Knowing what it feels like to win a national title, Rohlik wants nothing more than his players to experience what he did.
“To me, there’s nothing better,” he said. “I tell our guys to set their expectations high and to dream for everything. But I also tell them you have to put the work in.”
Rohlik works mainly with the forwards and Strobel the defense. Both work with the power play for an offense that is second in the nation in scoring. Rohlik said his team is a bit “old school” in that they win some high-scoring games, as evidenced by Saturday night’s 8-3 win over the Golden Gophers after a 5-3 loss Friday.
Both recruit players from all over the country. The current roster has several players from Ohio, Michigan, Illinois, upstate New York, Pittsburgh and a couple from Canada. There are four Minnesotans on the roster.
“We scout the hotbeds,” said Strobel.
When asked what type of player he and Rohlik look for, Strobel responded, “We just want good hockey players. We want to tap into Minnesota more. The ones who have come here are like, wow, Ohio State is a hell of a place to play hockey. The facilities are second to none, you get treated like a professional and the academics are second to none. We have a lot to sell. And word is getting out that we like to play a fast-paced open style of hockey. Plus, leaving with a degree from Ohio State University will set you up for life down the road.”
Rohlik and Strobel share a common vision and a common goal, and that is to compete every day and ultimately play for a national championship. Five years ago, Ohio State hockey wasn’t mentioned in the same breath as the University of Minnesota or the University of North Dakota.
But having been champions themselves, both Rohlik and Strobel understand what it takes and how difficult it is to win a title.
“It’s very hard,” said Strobel. “I remember chatting with Scott Sandelin after he came to UMD after being at North Dakota. He said it just takes a little more. A little more leadership, a little more unselfishness, a little more goaltending.”
Ranked No. 10 in the nation and one of a handful of teams with just two losses, it appears the coaches have the Buckeyes on the right path.
“The chemistry has to be like a family,” said Strobel. “It has to be a brotherhood and guys have to care about each other so much that they have to be willing to sacrifice themselves for their teammates.”
It’s a concept that was ingrained in both Rohlik and Strobel early on in their hockey careers, but in today’s day and age where many players are more concerned about reaching the next level individually rather than concentrating on winning at the level they are at, it can make a coach’s job difficult. Which is why recruiting is so important.
“It’s hard to preach today because so many kids want to get to that next level as soon as possible and it’s all about them,” said Strobel. “But I think our organization at Ohio State for men’s hockey is ripe to win one, whether it’s a Big Ten title, playoff title or national championship.

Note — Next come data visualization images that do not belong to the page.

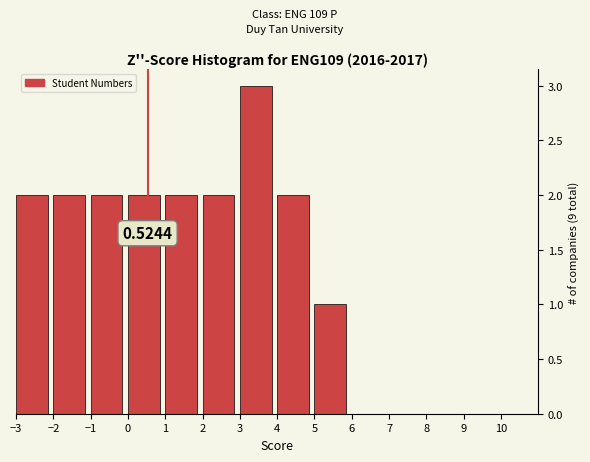

Which range on the x-axis has the tallest bar?

3 to 4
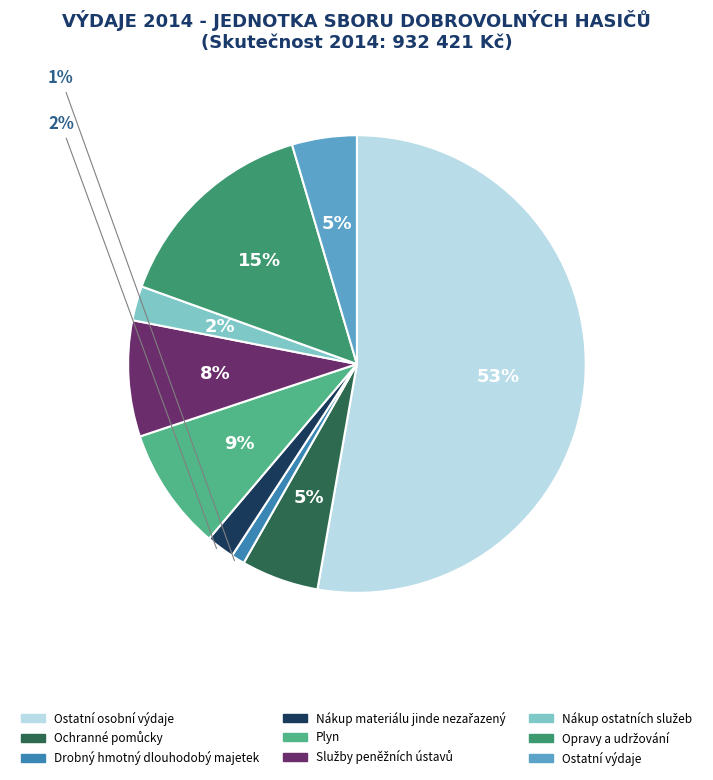

True or false: Ostatní výdaje accounts for 5% of the total.

True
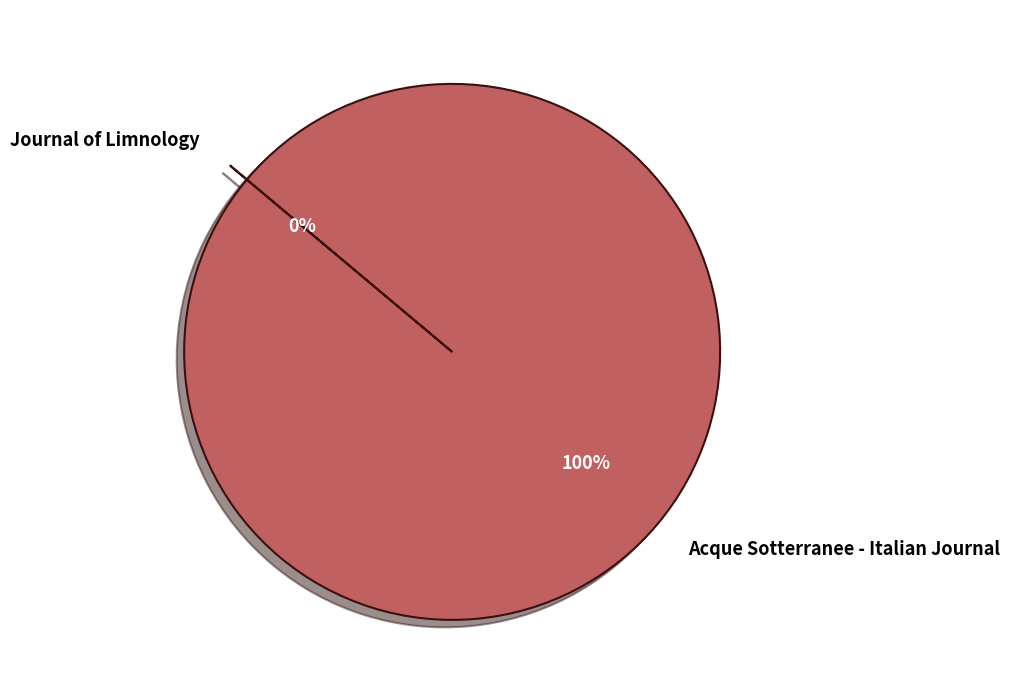

Which category accounts for the majority?

Acque Sotterranee - Italian Journal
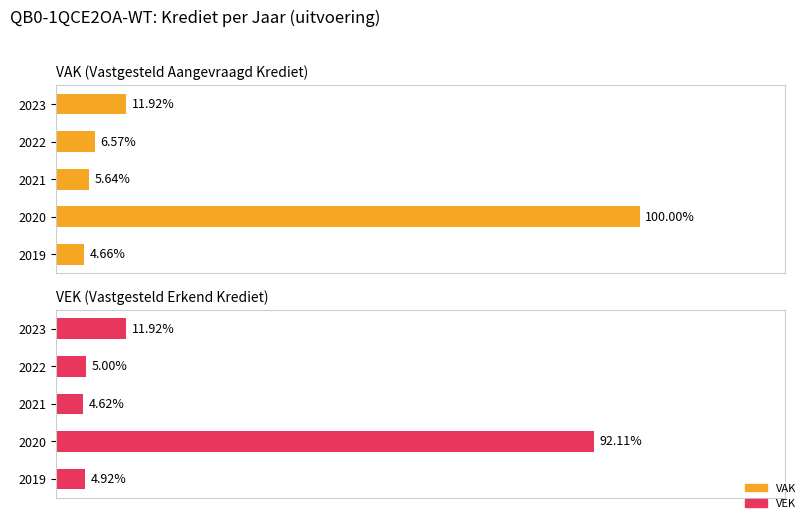

At 2021, list the series in order from largest to smallest.

VAK, VEK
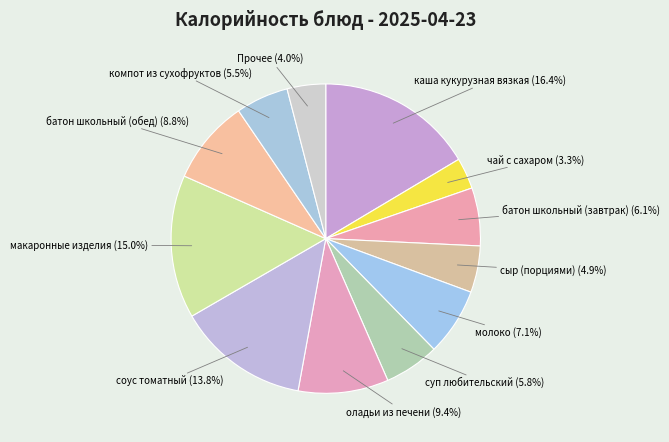

Which has a higher value, компот из сухофруктов or сыр (порциями)?

компот из сухофруктов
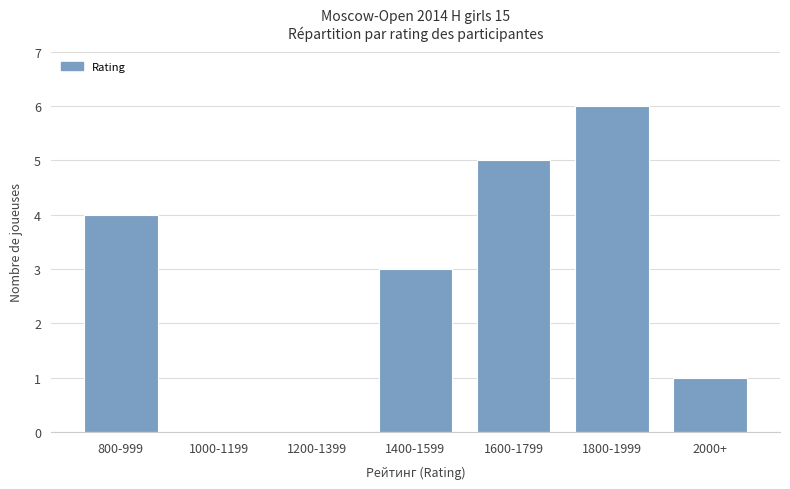

What is the sum of all values?

19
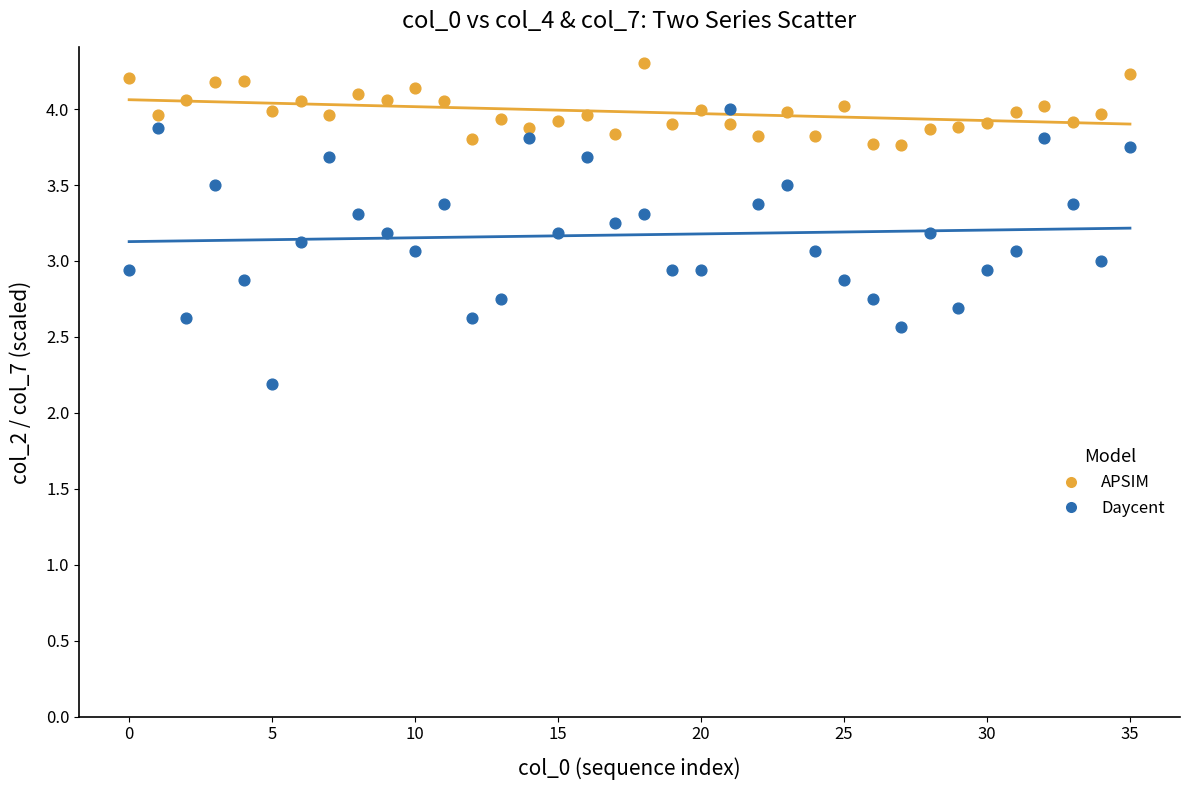

Across all data points, what is the range of Y values (max minus min)?

2.1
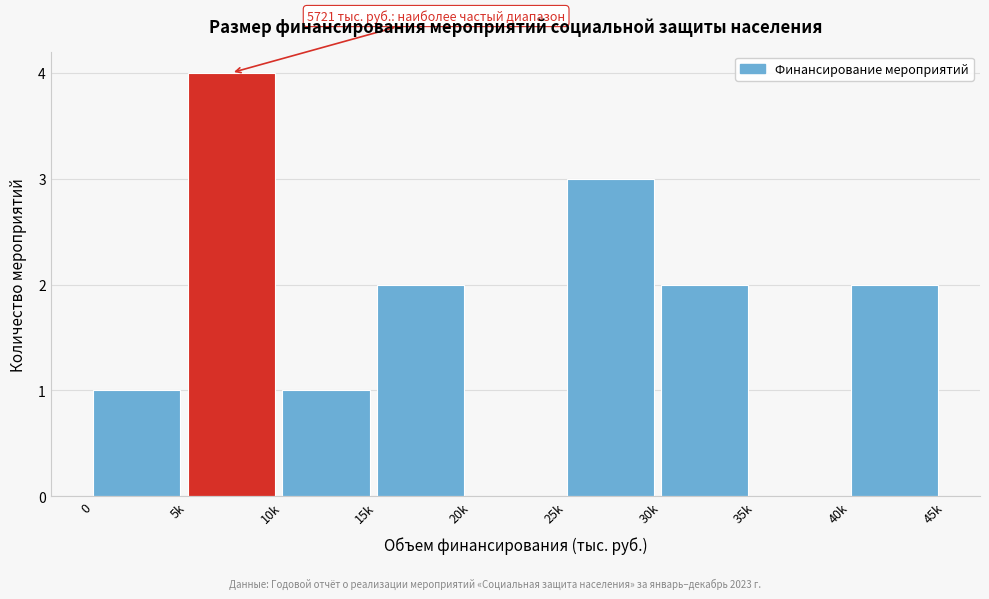

Reading right to left, extract all data points from this chart.

40k=2	35k=0	30k=2	25k=3	20k=0	15k=2	10k=1	5k=4	0=1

For me, it comes back to recruiting not the best hockey players, but the right hockey players.”
Both coaches are examples that values learned on the east side playgrounds in the State of Hockey can translate to success anywhere. Two scrappy young hockey players who value the lessons they learned, and are now instilling what matters, both on the ice and off, to the next generation.
“Hockey is a conduit,” said Strobel. “Life is an even bigger, more important game for these young men once they are done with us. We want them to have a no-quit attitude and not have the entitlement attitude. That’s one area I think Steve and I are throwbacks to some of the coaches we had. Realizing you are pretty fortunate to play a game you love. We just want to make sure these kids are saying please and thank you and busting their hump.”